Document segment ::
Missing the target: pressure mounts for digital tax rethink with small firms caught in crossfire
Burden of the levy failing to fall on tech giants as intended, write Hannah Boland and Michael Cogley
At the start of April, much of the nation’s focus was elsewhere. Talk centred around “flattening the curve” and social distancing, companies were transitioning vast numbers of staff out of the office and scores of others were being placed on furlough. In the midst of all this, a landmark moment almost passed by unnoticed. A sweeping new tax on tech giants, which had been years in the making, finally came into force in the UK.
The initial remit of the tax, from then-chancellor Philip Hammond, had been clear. It was “designed to ensure it is the established tech giants rather than the technology start-ups which shoulder the burden”. Yet now, almost two years after plans for a tech tax were first mooted and months after it was introduced, it appears the burden will fall elsewhere. In the past few weeks, first Amazon, then Google and now Apple have confirmed they will be passing the costs of the 2pc tax on to those using their sites to sell goods or run adverts.
The Treasury will still be collecting as much as £500m every year from the tax, which applies to social media firms, search engines and what are deemed “marketplaces”, which facilitate sales between two parties.
The difference is, that cash won’t be coming from the tech companies. It will be coming from the small businesses who sell over Amazon’s marketplace, the advertisers who pay to have their ads appear on Google, or the app developers who use Apple’s App Store to reach customers.
Richard Murphy, Tax Research UK founder, says this will be the “easiest tax on Earth to pass on”, as the tech giants like Facebook, Google and Twitter are “effectively monopoly suppliers”.
“The reality is those platforms are unique and they can therefore pass the cost on if someone wants to advertise with them,” he says.
This stems from the fact the tax is on revenue, instead of profit. “This is essentially a sales tax levied on top of
VAT on these companies and what we know about this form of sales tax is that it’s passed straight on to the consumer,” Murphy says.
Air passenger duty, for example, is a tax on airlines and not passengers, but it is determined by the passenger and is therefore passed on by the airline as part of the overall price. “We’ll see something very similar in the DST [digital services tax] in that it will be included as an extra cost for the buyer or seller,” says Chris Sanger, head of tax at EY.
Tech firms have never shied away from plans to pass on the tax. In consultation documents from 2018, the Government noted that “a number of respondents raised concerns about revenue-based taxes, regardless of exact design”.
“This included noting that revenue-based taxes can generate high effective rates of tax on profits, risked being economically distortive or could be passed on in prices to other businesses and consumers.”

Collected data
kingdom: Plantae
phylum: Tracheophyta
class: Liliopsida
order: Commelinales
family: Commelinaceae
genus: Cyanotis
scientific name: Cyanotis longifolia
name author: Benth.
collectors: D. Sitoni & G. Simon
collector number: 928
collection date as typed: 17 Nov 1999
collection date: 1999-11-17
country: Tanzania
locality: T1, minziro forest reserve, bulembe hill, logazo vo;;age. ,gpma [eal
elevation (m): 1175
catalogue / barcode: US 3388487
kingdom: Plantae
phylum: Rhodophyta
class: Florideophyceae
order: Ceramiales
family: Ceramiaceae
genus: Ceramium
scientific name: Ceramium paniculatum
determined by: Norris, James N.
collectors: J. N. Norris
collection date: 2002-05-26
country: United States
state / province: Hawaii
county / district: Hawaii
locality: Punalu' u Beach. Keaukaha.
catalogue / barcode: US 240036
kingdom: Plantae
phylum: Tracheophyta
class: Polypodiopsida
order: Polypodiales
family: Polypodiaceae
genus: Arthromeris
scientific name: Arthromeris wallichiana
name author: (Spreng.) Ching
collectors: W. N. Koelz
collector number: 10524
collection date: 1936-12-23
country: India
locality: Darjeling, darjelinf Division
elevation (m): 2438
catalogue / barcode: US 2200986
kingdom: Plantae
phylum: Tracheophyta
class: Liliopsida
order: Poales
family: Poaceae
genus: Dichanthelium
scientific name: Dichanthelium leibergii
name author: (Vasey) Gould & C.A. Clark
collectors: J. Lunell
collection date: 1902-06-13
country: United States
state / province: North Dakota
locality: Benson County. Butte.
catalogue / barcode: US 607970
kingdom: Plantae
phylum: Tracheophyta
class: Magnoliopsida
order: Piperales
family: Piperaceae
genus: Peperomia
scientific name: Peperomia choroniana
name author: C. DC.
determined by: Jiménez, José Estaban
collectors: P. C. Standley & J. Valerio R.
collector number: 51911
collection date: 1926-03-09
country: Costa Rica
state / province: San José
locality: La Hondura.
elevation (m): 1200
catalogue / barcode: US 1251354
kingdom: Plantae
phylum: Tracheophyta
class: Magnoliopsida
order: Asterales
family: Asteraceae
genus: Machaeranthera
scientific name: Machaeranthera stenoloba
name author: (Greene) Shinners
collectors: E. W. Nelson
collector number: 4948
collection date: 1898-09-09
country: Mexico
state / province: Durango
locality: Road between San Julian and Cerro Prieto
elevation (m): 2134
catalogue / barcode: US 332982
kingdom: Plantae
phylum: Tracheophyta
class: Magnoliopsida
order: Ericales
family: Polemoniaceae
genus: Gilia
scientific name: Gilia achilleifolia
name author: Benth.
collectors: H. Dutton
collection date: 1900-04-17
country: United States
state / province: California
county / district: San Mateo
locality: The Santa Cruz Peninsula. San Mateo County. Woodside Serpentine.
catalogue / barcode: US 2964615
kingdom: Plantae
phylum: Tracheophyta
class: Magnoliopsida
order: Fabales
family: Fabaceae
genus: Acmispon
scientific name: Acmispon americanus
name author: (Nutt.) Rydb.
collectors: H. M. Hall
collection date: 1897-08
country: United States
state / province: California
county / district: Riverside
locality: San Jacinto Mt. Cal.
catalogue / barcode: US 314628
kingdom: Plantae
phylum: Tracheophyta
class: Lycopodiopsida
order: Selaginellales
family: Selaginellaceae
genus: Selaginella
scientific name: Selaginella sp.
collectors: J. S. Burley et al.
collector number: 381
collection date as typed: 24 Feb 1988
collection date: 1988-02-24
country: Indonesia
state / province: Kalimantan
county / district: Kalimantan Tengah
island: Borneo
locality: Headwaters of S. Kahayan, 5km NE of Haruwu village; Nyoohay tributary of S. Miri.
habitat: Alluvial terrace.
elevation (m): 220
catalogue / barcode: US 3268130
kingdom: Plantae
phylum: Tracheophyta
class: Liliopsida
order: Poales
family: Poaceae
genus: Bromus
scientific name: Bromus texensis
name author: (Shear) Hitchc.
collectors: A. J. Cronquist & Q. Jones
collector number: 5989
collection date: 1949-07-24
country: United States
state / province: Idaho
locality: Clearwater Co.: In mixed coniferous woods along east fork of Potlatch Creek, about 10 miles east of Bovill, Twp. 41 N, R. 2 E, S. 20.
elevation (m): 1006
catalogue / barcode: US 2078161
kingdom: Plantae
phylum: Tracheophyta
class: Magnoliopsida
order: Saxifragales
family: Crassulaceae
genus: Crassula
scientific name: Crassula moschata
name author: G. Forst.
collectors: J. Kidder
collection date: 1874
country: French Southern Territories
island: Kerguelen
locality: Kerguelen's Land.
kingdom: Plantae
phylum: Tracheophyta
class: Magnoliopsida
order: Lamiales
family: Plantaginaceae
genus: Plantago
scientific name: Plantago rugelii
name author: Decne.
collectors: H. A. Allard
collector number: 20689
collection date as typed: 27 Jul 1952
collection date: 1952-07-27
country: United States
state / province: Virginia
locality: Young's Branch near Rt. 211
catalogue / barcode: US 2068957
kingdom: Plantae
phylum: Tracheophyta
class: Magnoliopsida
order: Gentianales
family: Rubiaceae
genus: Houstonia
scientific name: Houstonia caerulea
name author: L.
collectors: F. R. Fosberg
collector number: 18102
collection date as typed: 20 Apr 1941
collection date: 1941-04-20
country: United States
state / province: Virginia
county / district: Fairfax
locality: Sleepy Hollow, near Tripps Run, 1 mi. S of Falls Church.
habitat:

What is required ::
Answer these questions using the article on the digital services tax.
1. What is the rate of the tax whose costs Amazon, Google and Apple have said they will pass on?
2. How much could the Treasury collect from the tax each year?
3. Who is identified as head of tax at EY?

Answer to this exercise ::
1. 2pc
2. As much as £500m
3. Chris Sanger